Linda explained that to see the full extent of the plans realised, funding of around £2 million will need to be secured.

“It will probably be a pool of funding, and the building work completed in stages,” she said.

“The most important thing is completing the first stage which is upgrading the heating and installing the cafe frontage.

“We’ll need to consider a number of different options, but considering the Big Lottery funding process takes around eight months, we probably won’t see any work started for at least a year.”

The pair believe that the Beehive could become a hub for the whole of Scotland, attracting people from all over the country.

The plans also include basic accommodation, meaning they could host artists in residence from anywhere in the world.

Over the last four years, the Beehive has played host to a number of events and offered space to groups who need it, including local bands and fellow Buckhaven group CLEAR.

Since 2013, they have organised an annual arts exhibition, Fall for the Arts, which continues to attract artists from Fife and further afield.

“There are a number of similar centres in Scotland, such as the Lemon Tree in Aberdeen and Cat’s Stand in Dumfries,” said Blair.

“But what stands us apart is the fact we don’t work in the community, separate from them, we work with them.”

Linda added: “The biggest difference I can see is, while other places offer a programme of events that people simple turn up and take part in, people here very much take responsibility for the events, so that the place is theirs.”

For now, the Beehive is still all about integration and working with the community.

“We really need the community to come on board,” said Blair, “because this place belongs to them. We are here and will be here to manage it but whether it succeeds or not is really up to them.”
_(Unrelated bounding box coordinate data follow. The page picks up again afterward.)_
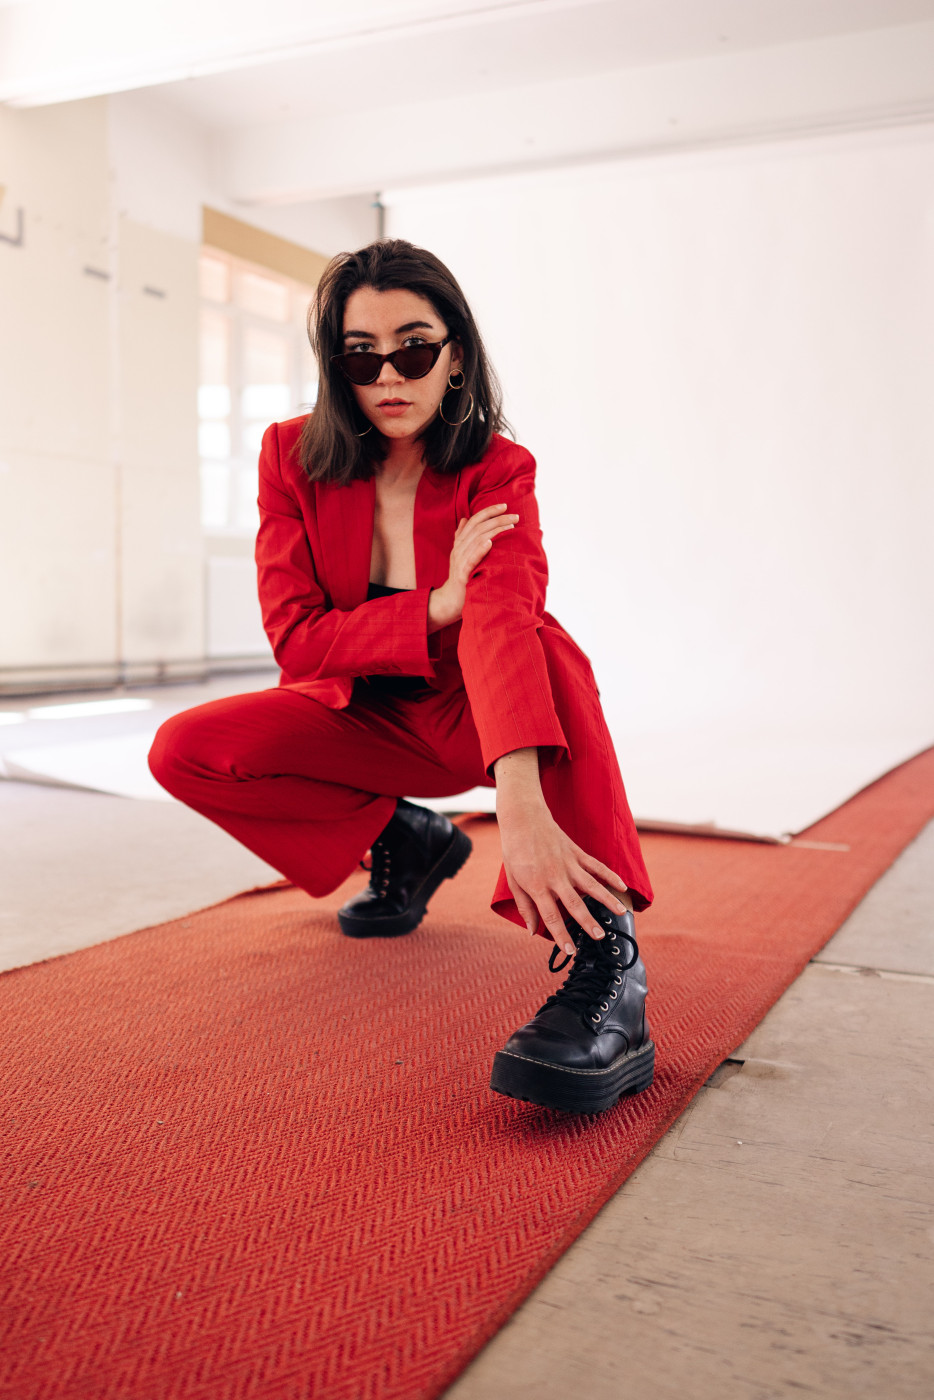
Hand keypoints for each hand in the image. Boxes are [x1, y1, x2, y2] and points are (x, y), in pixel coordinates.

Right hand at [428, 503, 518, 630]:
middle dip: (498, 519)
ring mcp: (459, 560)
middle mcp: (459, 548)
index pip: (474, 520)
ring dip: (494, 531)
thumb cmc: (461, 576)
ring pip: (477, 539)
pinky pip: (471, 559)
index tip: (504, 506)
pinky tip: (489, 542)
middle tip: (515, 516)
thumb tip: (465, 519)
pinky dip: (480, 549)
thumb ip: (462, 537)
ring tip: (509, 526)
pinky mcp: (462, 573)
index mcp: (460, 542)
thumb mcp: (461, 554)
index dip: (488, 511)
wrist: (451, 599)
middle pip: (479, 527)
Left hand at [498, 799, 631, 956]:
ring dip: (607, 900)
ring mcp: (568, 864)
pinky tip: (622, 887)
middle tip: (599, 936)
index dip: (561, 935)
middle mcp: (555, 877)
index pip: (551, 915)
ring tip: (621, 914)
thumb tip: (532, 932)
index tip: (570, 950)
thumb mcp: (513, 881)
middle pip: (574, 903)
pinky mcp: (577, 853)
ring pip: (591, 885)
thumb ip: (525, 907)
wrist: (523, 818)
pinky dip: (610, 876)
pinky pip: (597, 866)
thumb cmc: (515, 851)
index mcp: (537, 885)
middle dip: (588, 922)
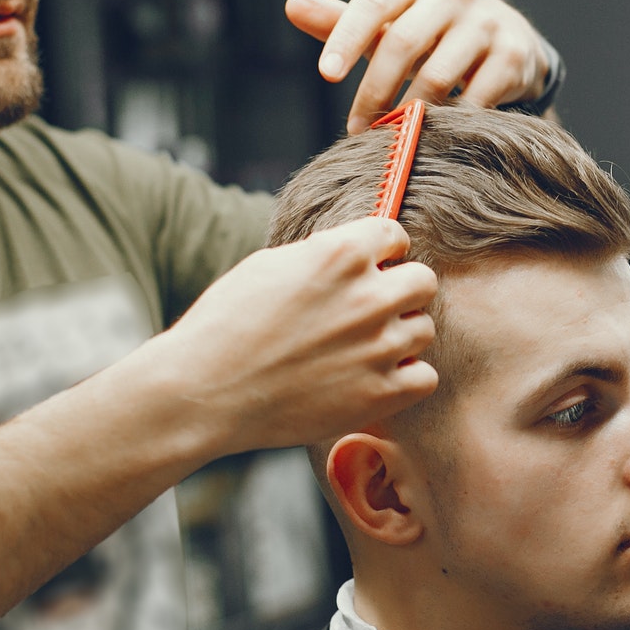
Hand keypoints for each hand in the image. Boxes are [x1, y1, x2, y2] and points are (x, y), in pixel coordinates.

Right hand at [159, 217, 438, 450]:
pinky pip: (425, 377)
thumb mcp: (271, 265)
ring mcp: (378, 347)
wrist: (204, 392)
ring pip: (424, 329)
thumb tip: (360, 252)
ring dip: (399, 335)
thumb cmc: (226, 325)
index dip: (382, 252)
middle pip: (423, 281)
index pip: (396, 234)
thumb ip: (324, 255)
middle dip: (400, 291)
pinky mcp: (380, 394)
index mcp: (341, 253)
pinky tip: (373, 377)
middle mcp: (368, 296)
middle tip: (370, 310)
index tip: (370, 268)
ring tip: (361, 348)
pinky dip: (404, 378)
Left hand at [286, 0, 550, 133]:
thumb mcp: (388, 24)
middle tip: (357, 127)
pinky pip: (475, 97)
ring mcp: (488, 22)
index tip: (326, 76)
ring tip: (394, 137)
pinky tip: (436, 136)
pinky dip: (451, 121)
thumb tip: (291, 5)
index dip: (346, 39)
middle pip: (402, 42)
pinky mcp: (514, 55)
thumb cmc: (432, 34)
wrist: (509, 43)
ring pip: (438, 75)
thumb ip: (341, 20)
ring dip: (409, 113)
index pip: (372, 4)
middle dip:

Councillors were asked to consider the plans for the former Free Gardeners Hall at the recent central area planning Committee as a result of the proposal receiving more than five objections. These included car-parking provision, worries about reduced access to a nearby premises, concerns about the impact on nearby businesses because of the cafe, as well as objections to the loss of trees on the site and concerns over the possibility of anti-social behaviour. Officers recommended approval for the proposal, with four recommendations, including making neighbouring properties aware of the work and installing lighting in the side access routes as part of a ‘security by design’ upgrade. Councillor David Alexander welcomed the plans and accepted that while it would be easier for all local groups to work together without objection, the project was fantastic for Buckhaven and it was more important to go ahead with the plans rather than getting ‘caught in beuracracy’. Cllr Kay Morrison raised concerns about the removal of the trees at the front of the building, but said: “When I read this, I thought it was a really positive application. It’s building on the existing use and should bring more people to the area.” She also welcomed the plans to improve heating in the building, which she believed would encourage more people to come and stay longer. Cllr John Beare queried the hours of operation, as none were stated in the report, and asked that a recommendation be included in the approval that these be clearly stated. Cllr Tom Adams also welcomed the report, adding: “This is quite an ambitious project, but I think it’s brilliant.” He added that he wished other groups would come on board ‘instead of submitting objections for petty reasons’. While some members did not see any reason for more lighting, and Cllr Ross Vettraino questioned the exact meaning of ‘in the hours of darkness’, the recommendation to install new lighting was agreed as part of the overall proposal.